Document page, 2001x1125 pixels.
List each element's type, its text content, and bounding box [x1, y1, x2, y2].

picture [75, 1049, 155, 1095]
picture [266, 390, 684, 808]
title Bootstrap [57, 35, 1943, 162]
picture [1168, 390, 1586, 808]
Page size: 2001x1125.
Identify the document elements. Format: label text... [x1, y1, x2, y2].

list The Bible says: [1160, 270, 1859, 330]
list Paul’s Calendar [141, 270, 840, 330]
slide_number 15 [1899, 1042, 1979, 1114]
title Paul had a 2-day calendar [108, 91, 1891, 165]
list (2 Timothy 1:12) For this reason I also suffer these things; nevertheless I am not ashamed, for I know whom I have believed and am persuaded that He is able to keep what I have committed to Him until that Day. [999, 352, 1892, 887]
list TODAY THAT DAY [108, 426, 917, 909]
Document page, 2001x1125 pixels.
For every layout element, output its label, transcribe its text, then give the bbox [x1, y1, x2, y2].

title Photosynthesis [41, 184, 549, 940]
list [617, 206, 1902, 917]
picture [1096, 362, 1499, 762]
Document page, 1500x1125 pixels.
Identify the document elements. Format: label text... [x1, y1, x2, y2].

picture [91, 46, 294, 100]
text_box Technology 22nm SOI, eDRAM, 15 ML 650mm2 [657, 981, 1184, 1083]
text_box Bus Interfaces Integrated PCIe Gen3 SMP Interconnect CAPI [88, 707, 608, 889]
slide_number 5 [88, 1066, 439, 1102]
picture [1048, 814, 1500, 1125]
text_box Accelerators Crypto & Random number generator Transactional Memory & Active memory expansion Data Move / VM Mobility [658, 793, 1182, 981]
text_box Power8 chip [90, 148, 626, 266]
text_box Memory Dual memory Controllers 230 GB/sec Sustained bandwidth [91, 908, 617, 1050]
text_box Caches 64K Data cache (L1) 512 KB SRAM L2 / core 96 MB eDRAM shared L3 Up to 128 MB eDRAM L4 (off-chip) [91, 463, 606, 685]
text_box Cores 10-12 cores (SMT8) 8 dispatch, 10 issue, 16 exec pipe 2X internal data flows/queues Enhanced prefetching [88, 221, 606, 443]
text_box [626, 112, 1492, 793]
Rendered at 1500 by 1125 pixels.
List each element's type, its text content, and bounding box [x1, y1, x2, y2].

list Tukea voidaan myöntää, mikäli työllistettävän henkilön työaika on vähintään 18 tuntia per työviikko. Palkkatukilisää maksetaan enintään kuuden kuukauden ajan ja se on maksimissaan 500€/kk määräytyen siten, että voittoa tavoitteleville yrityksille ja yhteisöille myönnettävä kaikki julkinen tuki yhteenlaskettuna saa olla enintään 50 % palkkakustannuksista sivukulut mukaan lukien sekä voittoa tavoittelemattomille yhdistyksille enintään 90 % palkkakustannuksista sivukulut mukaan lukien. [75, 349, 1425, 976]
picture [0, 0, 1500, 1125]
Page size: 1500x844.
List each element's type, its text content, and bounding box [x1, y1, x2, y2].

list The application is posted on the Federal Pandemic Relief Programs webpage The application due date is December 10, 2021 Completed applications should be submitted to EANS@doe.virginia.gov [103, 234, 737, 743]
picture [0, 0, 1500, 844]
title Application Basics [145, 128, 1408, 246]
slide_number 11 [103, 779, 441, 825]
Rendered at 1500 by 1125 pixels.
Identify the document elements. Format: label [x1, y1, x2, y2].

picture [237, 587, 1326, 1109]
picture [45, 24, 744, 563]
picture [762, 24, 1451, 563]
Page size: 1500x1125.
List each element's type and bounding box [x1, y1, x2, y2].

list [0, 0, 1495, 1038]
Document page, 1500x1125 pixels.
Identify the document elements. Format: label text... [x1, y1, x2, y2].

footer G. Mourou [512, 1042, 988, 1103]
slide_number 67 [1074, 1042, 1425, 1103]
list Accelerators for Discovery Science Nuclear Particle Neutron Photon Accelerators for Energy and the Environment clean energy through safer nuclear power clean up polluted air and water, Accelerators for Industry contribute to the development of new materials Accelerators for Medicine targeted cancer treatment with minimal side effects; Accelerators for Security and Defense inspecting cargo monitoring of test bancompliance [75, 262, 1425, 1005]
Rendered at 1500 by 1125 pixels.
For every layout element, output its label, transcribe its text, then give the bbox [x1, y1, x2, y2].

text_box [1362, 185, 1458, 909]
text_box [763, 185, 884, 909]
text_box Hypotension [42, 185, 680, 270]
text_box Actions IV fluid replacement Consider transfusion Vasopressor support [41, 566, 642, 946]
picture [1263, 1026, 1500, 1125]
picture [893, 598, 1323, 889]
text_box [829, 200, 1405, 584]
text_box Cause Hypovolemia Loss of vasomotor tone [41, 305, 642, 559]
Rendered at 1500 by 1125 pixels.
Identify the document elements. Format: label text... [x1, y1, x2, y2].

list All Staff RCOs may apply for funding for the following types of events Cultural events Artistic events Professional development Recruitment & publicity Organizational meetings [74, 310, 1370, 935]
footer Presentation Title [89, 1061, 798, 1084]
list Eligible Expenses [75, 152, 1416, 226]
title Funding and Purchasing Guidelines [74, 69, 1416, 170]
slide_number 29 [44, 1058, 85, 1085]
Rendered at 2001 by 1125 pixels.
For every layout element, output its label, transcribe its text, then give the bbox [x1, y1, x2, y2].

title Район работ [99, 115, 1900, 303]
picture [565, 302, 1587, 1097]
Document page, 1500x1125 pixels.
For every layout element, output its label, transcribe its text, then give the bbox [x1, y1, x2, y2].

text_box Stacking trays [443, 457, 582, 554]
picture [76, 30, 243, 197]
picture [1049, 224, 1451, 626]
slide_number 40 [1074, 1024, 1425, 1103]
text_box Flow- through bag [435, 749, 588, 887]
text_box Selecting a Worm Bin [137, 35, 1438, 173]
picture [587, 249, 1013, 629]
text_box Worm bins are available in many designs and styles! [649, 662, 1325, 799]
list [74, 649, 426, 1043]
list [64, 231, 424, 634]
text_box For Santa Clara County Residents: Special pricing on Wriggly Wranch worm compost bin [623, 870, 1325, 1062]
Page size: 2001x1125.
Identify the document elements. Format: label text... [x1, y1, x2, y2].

◆ ◆ ◆ ◆ ◆ ◆ ◆

What is needed: The reply should consist of the full listing, copied exactly.

Response box:
Document page, 2001x1125 pixels.
List each element's type, its text content, and bounding box [x1, y1, x2, y2].

picture [75, 1049, 155, 1095]
picture [266, 390, 684, 808]
title Bootstrap [57, 35, 1943, 162]
picture [1168, 390, 1586, 808]
Page size: 2001x1125.
Identify the document elements. Format: label text... [x1, y1, x2, y2].

list The Bible says: [1160, 270, 1859, 330]
list Paul’s Calendar [141, 270, 840, 330]
slide_number 15 [1899, 1042, 1979, 1114]
title Paul had a 2-day calendar [108, 91, 1891, 165]
list (2 Timothy 1:12) For this reason I also suffer these things; nevertheless I am not ashamed, for I know whom I have believed and am persuaded that He is able to keep what I have committed to Him until that Day. [999, 352, 1892, 887]
list TODAY THAT DAY [108, 426, 917, 909]
Document page, 2001x1125 pixels.
For every layout element, output its label, transcribe its text, then give the bbox [x1, y1, x2, y2].

title Photosynthesis [41, 184, 549, 940]
list [617, 206, 1902, 917]
picture [1096, 362, 1499, 762]
Document page, 1500x1125 pixels.
Identify the document elements. Format: label text... [x1, y1, x2, y2].

picture [91, 46, 294, 100]
text_box Technology 22nm SOI, eDRAM, 15 ML 650mm2 [657, 981, 1184, 1083]
text_box Bus Interfaces Integrated PCIe Gen3 SMP Interconnect CAPI [88, 707, 608, 889]
slide_number 5 [88, 1066, 439, 1102]
picture [1048, 814, 1500, 1125]
text_box Accelerators Crypto & Random number generator Transactional Memory & Active memory expansion Data Move / VM Mobility [658, 793, 1182, 981]
text_box Power8 chip [90, 148, 626, 266]
text_box Memory Dual memory Controllers 230 GB/sec Sustained bandwidth [91, 908, 617, 1050]
text_box Caches 64K Data cache (L1) 512 KB SRAM L2 / core 96 MB eDRAM shared L3 Up to 128 MB eDRAM L4 (off-chip) [91, 463, 606, 685]
text_box Cores 10-12 cores (SMT8) 8 dispatch, 10 issue, 16 exec pipe 2X internal data flows/queues Enhanced prefetching [88, 221, 606, 443]
text_box [626, 112, 1492, 793]
Rendered at 1500 by 1125 pixels.
List each element's type, its text content, and bounding box [x1, y1, x2, y2].

list Tukea voidaan myöntää, mikäli työllistettävän henkilön työaika on vähintään 18 tuntia per työviikko. Palkkatukilisää maksetaan enintään kuuden kuukauden ajan ja se on maksimissaan 500€/kk määräytyen siten, että voittoa tavoitteleville yrityksille ja yhteisöille myönnettävä kaikki julkinen tuki yhteenlaskettuna saa olla enintään 50 % palkkakustannuksista sivukulut mukaan lukien sekä voittoa tavoittelemattomille yhdistyksille enintään 90 % palkkakustannuksista sivukulut mukaan lukien. [75, 349, 1425, 976]
picture [0, 0, 1500, 1125]
Page size: 1500x844.
List each element's type, its text content, and bounding box [x1, y1, x2, y2].

list The application is posted on the Federal Pandemic Relief Programs webpage The application due date is December 10, 2021 Completed applications should be submitted to EANS@doe.virginia.gov [103, 234, 737, 743]
picture [0, 0, 1500, 844]
title Application Basics [145, 128, 1408, 246]
slide_number 11 [103, 779, 441, 825]
Rendered at 1500 by 1125 pixels.
Identify the document elements. Format: label [x1, y1, x2, y2].

picture [237, 587, 1326, 1109]
picture [45, 24, 744, 563]
picture [762, 24, 1451, 563]
Page size: 1500x1125.
List each element's type and bounding box [x1, y1, x2, y2].

list [0, 0, 1495, 1038]
Document page, 1500x1125 pixels.
Identify the document elements. Format: label text... [x1, y1, x2, y2].

footer G. Mourou [512, 1042, 988, 1103]
slide_number 67 [1074, 1042, 1425, 1103]
list Accelerators for Discovery Science Nuclear Particle Neutron Photon Accelerators for Energy and the Environment clean energy through safer nuclear power clean up polluted air and water, Accelerators for Industry contribute to the development of new materials Accelerators for Medicine targeted cancer treatment with minimal side effects; Accelerators for Security and Defense inspecting cargo monitoring of test bancompliance [75, 262, 1425, 1005]
Rendered at 1500 by 1125 pixels.
For every layout element, output its label, transcribe its text, then give the bbox [x1, y1, x2, y2].

text_box [1362, 185, 1458, 909]
text_box [763, 185, 884, 909]
text_box Hypotension [42, 185, 680, 270]
text_box Actions IV fluid replacement Consider transfusion Vasopressor support [41, 566, 642, 946]
picture [1263, 1026, 1500, 1125]
picture [893, 598, 1323, 889]
text_box [829, 200, 1405, 584]
text_box Cause Hypovolemia Loss of vasomotor tone [41, 305, 642, 559]
Rendered at 1500 by 1125 pixels.
Identify the document elements. Format: label text... [x1, y1, x2, y2].

list All Staff RCOs may apply for funding for the following types of events Cultural events Artistic events Professional development Recruitment & publicity Organizational meetings [74, 310, 1370, 935]
footer Presentation Title [89, 1061, 798, 1084]
list Eligible Expenses [75, 152, 1416, 226]
title Funding and Purchasing Guidelines [74, 69, 1416, 170]
slide_number 29 [44, 1058, 85, 1085]
Rendered at 2001 by 1125 pixels.
For every layout element, output its label, transcribe its text, then give the bbox [x1, y1, x2, y2].

title Район работ [99, 115, 1900, 303]
picture [565, 302, 1587, 1097]
Document page, 1500x1125 pixels.
For every layout element, output its label, transcribe its text, then give the bbox [x1, y1, x2, y2].

text_box Stacking trays [443, 457, 582, 554]
picture [76, 30, 243, 197]
picture [1049, 224, 1451, 626]
slide_number 40 [1074, 1024, 1425, 1103]
text_box Flow- through bag [435, 749, 588, 887]
text_box Selecting a Worm Bin [137, 35, 1438, 173]
picture [587, 249, 1013, 629]
text_box Worm bins are available in many designs and styles! [649, 662, 1325, 799]
list [74, 649, 426, 1043]
list [64, 231, 424, 634]
text_box For Santa Clara County Residents: Special pricing on Wriggly Wranch worm compost bin [623, 870, 1325, 1062]
Page size: 2001x1125.
Identify the document elements. Format: label text... [x1, y1, x2, y2].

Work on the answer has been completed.